The response you get from this initial prompt is the first test that the handoff worked. The AI should respond with a "welcome back" message and confirmation of the documentation you provided, the project's tech stack, the project's current status, and your next steps. If it doesn't give you this confirmation right off the bat, ask for it. You should also ask whether the AI needs any additional files to accomplish your next steps and future roadmap.

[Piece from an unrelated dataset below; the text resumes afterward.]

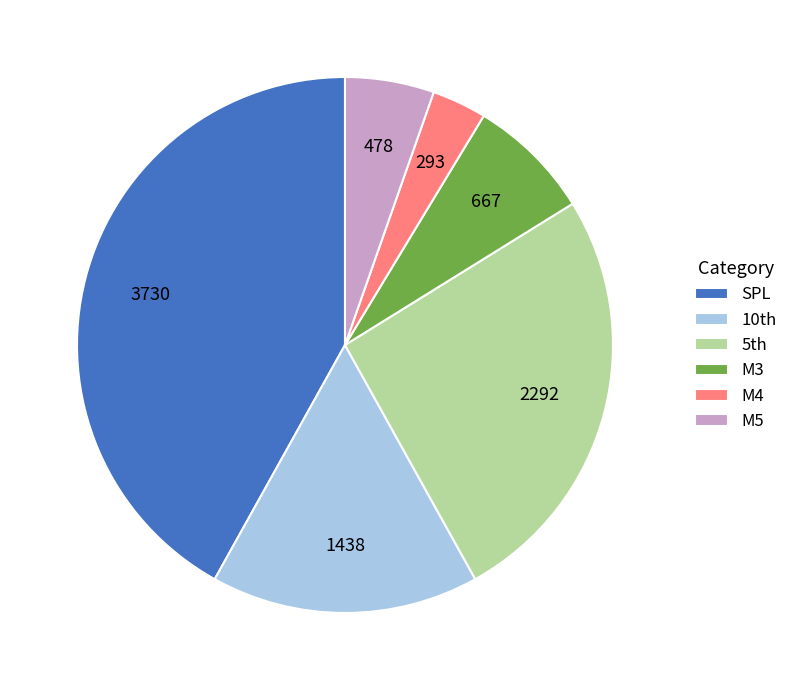

Which slice is the smallest?

M4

Once you are confident the AI has all the information you can give it, you're ready to pick right up where you left off. Don't be surprised, however, if your AI collaborator has a slightly different voice or style in the new window. This is something I find a little jarring every time I start a new chat. The "new" AI will know most everything the "old" one did, but it may sound different. It may use bullet points where the old one used full paragraphs or the imperative where the old one used the interrogative. The new one might be playful where the old one was contemplative. It can sometimes seems like your developer came to work on Monday morning with a personality transplant. Don’t worry. It’ll do everything you need it to do, and you’ll get used to the new persona.

Key Lessons for the Competent Imposter

Momentum builds quickly when you’re not learning new libraries and wrestling with syntax. But that momentum is fragile. Its single greatest threat is the context length limit.

The handoff system described above will help you sidestep this threat. Its beauty is that each handoff will teach you how to be more efficient with the next one. By Session 4 or 5, my handoffs took me only 5 or 10 minutes. Now it's a pretty seamless undertaking.

A strategic focus on documentation and the handoff process transforms the AI from a glorified search engine into a reliable, long-term collaborator. In the final post, I'll discuss how to take your now working code and implement the necessary polish, security, and performance optimizations to make it truly production-ready.